Increase the gnttab_max_frames in the update /etc/default/grub file by changing the following line:

GRUB_CMDLINE_XEN="dom0_mem=max:4096MM allowsuperpage crashkernel=256M@64M extra_ guest_irqs=256,2048 nr_irqs=2048 dom0_vcpus_pin dom0_max_vcpus=20"

GRUB_CMDLINE_XEN="dom0_mem=max:4096MM allowsuperpage crashkernel=256M@64M extra_ guest_irqs=256,2048 nr_irqs=2048 dom0_vcpus_pin dom0_max_vcpus=20 gnttab_max_frames=256"

Create a new configuration file based on the changes.
```
grub2-mkconfig -o /boot/grub2/grub.cfg 
```
Reboot.
Repeat the process on Dom0 of the second node.

Oracle Database Appliance X4-2, X3-2, and V1 Dom0 uses grub1. For these models, perform the following to set the gnttab_max_frames to 256 in the xen hypervisor on Dom0 of both nodes:

Open the /boot/grub/grub.conf file in Dom0.

Add the line gnttab_max_frames=256 at the xen.gz command line.

For example, change the following line:

kernel /xen.gz dom0_mem=4096M crashkernel=256M@64M

kernel /xen.gz dom0_mem=4096M crashkernel=256M@64M gnttab_max_frames=256

Reboot.
Repeat the process on Dom0 of the second node.

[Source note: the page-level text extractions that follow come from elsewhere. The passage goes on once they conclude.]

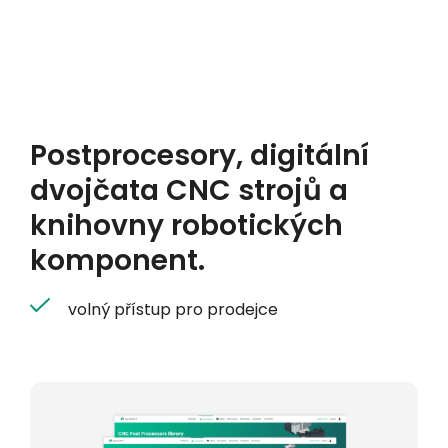
Postprocesory, digitální
dvojčata CNC strojů a
knihovny robotických
komponent.
volný přístup pro prodejce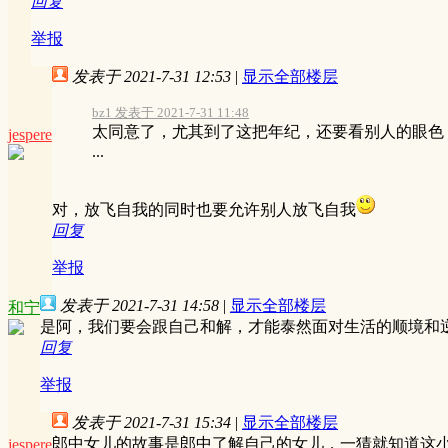
回复
举报
发表于 2021-7-31 12:53
|
显示全部楼层
bz1 发表于 2021-7-31 11:48
太同意了，尤其到了这把年纪，还要看别人的眼色
jespere
...
对，放飞自我的同时也要允许别人放飞自我
回复
举报
发表于 2021-7-31 14:58
|
显示全部楼层
和宁
是阿，我们要会跟自己和解，才能泰然面对生活的顺境和
回复
举报
发表于 2021-7-31 15:34
|
显示全部楼层
郎中女儿的故事是郎中了解自己的女儿，一猜就知道这
jespere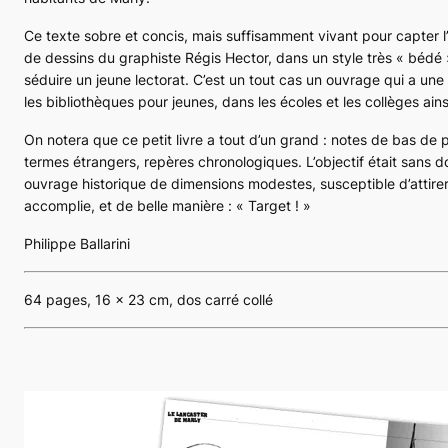
Ce texte sobre et concis, mais suffisamment vivant pour capter 
de dessins du graphiste Régis Hector, dans un style très « bédé
séduire un jeune lectorat. C’est un tout cas un ouvrage qui a un
les bibliothèques pour jeunes, dans les écoles et les collèges ains
On notera que ce petit livre a tout d’un grand : notes de bas de 
termes étrangers, repères chronologiques. L’objectif était sans 
ouvrage historique de dimensions modestes, susceptible d’attirer
accomplie, et de belle manière :
« Target ! »
Philippe Ballarini
64 pages, 16 x 23 cm, dos carré collé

ERROR: ORA-27301 ASM alert error log shows resource problem in the OS

After upgrading to Oracle Database Appliance 12.1.2.11.0, the ASM alert error log shows failed processes due to a resource problem in the operating system.

The failure indicates that buffer space is not available and is caused by High value of MTU for loop back adapter.

Hardware Models

Oracle Database Appliance X6-2-HA, X5-2, X4-2, X3-2, and V1

Workaround

Add the following line in the/etc/sysconfig/network-scripts/ifcfg-lo file.
```
MTU=16436
```
Save the file and restart the network service to load the changes.
```
# service network restart
```
Repeat the process on the second node.